WHAT THE TASK REQUIRES:
Give the data again, word for word.

RECORDS FOR THIS TASK:
▬▬▬
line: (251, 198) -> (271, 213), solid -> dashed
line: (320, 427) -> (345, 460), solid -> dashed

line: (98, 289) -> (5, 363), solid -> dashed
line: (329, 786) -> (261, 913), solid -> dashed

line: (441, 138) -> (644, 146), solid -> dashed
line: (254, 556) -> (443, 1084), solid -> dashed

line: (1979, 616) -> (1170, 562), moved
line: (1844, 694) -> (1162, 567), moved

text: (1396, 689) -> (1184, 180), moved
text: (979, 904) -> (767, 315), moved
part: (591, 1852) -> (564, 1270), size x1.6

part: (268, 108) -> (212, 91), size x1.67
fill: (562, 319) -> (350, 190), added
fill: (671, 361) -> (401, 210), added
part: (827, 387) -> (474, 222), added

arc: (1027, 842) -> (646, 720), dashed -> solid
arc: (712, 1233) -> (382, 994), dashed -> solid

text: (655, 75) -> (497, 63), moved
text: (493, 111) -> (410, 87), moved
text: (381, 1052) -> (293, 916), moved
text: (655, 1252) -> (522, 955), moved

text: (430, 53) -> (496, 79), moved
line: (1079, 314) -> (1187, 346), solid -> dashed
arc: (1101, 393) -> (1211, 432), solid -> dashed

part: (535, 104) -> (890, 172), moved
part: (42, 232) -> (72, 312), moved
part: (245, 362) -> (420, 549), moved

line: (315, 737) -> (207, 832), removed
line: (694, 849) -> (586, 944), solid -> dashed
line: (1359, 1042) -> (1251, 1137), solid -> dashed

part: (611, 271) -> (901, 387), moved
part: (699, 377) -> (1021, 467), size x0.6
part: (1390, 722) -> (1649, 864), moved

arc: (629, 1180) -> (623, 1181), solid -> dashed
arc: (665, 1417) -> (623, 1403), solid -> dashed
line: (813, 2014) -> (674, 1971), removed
▬▬▬
WRITTEN SOLUTION:
line: (251, 198) -> (271, 213), solid -> dashed
line: (320, 427) -> (345, 460), solid -> dashed

line: (98, 289) -> (5, 363), solid -> dashed
line: (329, 786) -> (261, 913), solid -> dashed

line: (441, 138) -> (644, 146), solid -> dashed
line: (254, 556) -> (443, 1084), solid -> dashed

line: (1979, 616) -> (1170, 562), moved
line: (1844, 694) -> (1162, 567), moved

text: (1396, 689) -> (1184, 180), moved
text: (979, 904) -> (767, 315), moved
part: (591, 1852) -> (564, 1270), size x1.6

part: (268, 108) -> (212, 91), size x1.67
fill: (562, 319) -> (350, 190), added
fill: (671, 361) -> (401, 210), added
part: (827, 387) -> (474, 222), added

arc: (1027, 842) -> (646, 720), dashed -> solid
arc: (712, 1233) -> (382, 994), dashed -> solid

text: (655, 75) -> (497, 63), moved
text: (493, 111) -> (410, 87), moved
text: (381, 1052) -> (293, 916), moved
text: (655, 1252) -> (522, 955), moved

text: (430, 53) -> (496, 79), moved
line: (1079, 314) -> (1187, 346), solid -> dashed
arc: (1101, 393) -> (1211, 432), solid -> dashed

part: (535, 104) -> (890, 172), moved
part: (42, 232) -> (72, 312), moved
part: (245, 362) -> (420, 549), moved

line: (315, 737) -> (207, 832), removed
line: (694, 849) -> (586, 944), solid -> dashed
line: (1359, 1042) -> (1251, 1137), solid -> dashed

part: (611, 271) -> (901, 387), moved
part: (699, 377) -> (1021, 467), size x0.6
part: (1390, 722) -> (1649, 864), moved

arc: (629, 1180) -> (623, 1181), solid -> dashed
arc: (665, 1417) -> (623, 1403), solid -> dashed
line: (813, 2014) -> (674, 1971), removed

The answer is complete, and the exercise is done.